(WHAT NEEDS TO BE DONE) Print the following lines exactly as they appear, omitting the pictures.

------ DATA LISTING ------

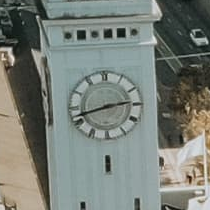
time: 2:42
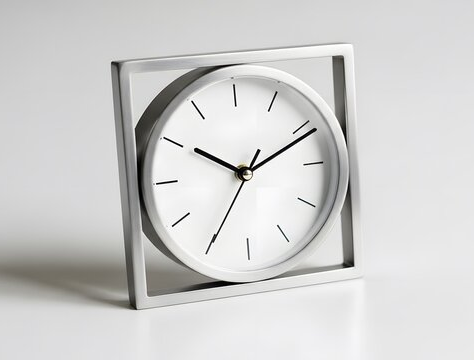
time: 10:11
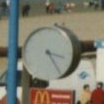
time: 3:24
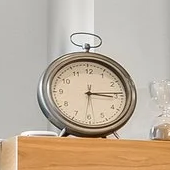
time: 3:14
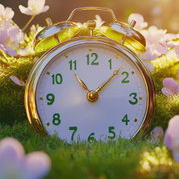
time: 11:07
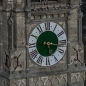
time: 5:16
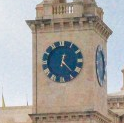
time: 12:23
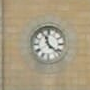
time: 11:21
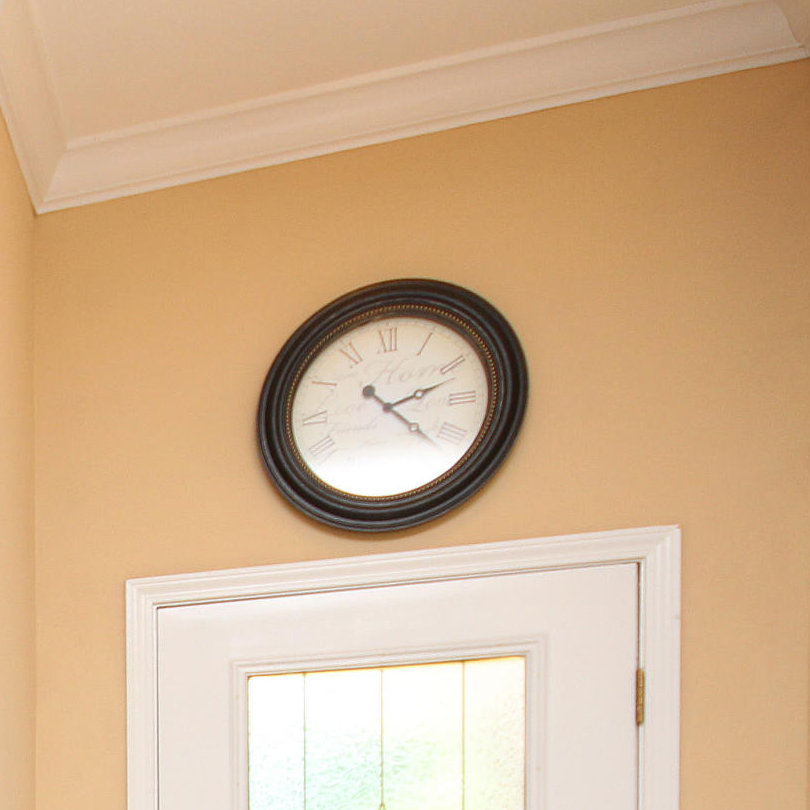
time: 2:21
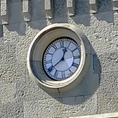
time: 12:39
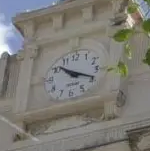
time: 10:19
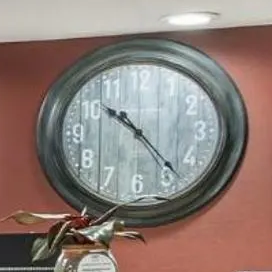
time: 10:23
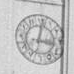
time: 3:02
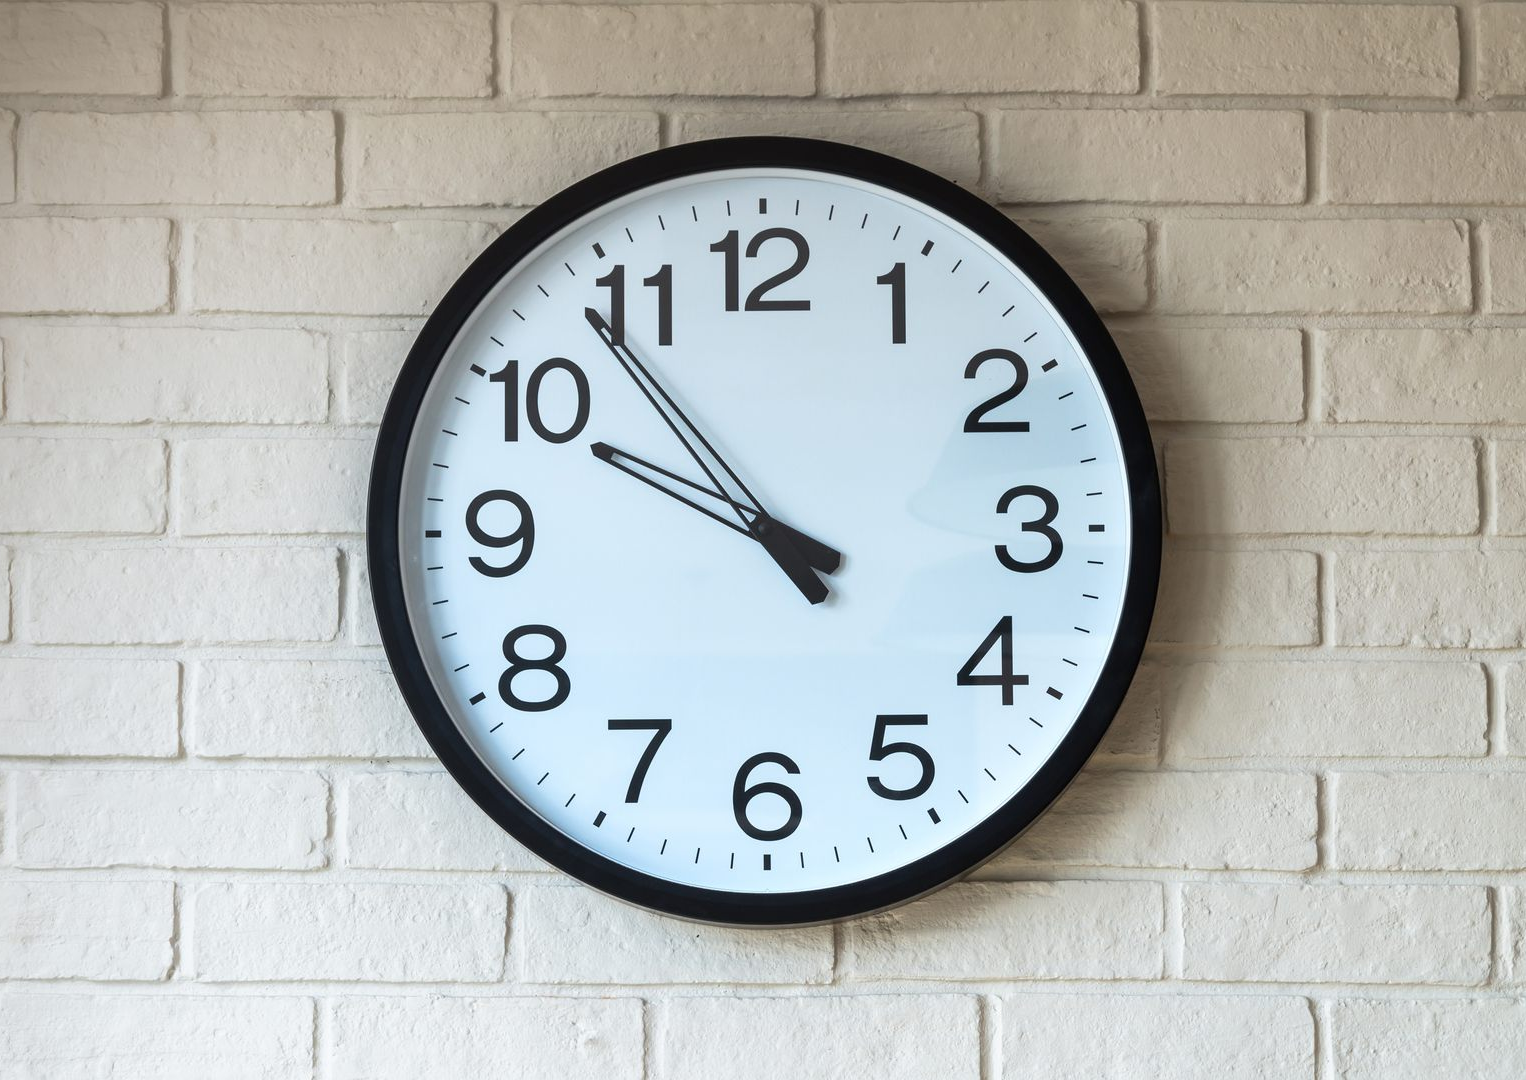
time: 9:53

------

(SOLUTION TO THIS PROBLEM)
time: 2:42
time: 10:11
time: 3:24
time: 3:14
time: 11:07
time: 5:16
time: 12:23
time: 11:21
time: 2:21
time: 12:39
time: 10:19
time: 10:23
time: 3:02
time: 9:53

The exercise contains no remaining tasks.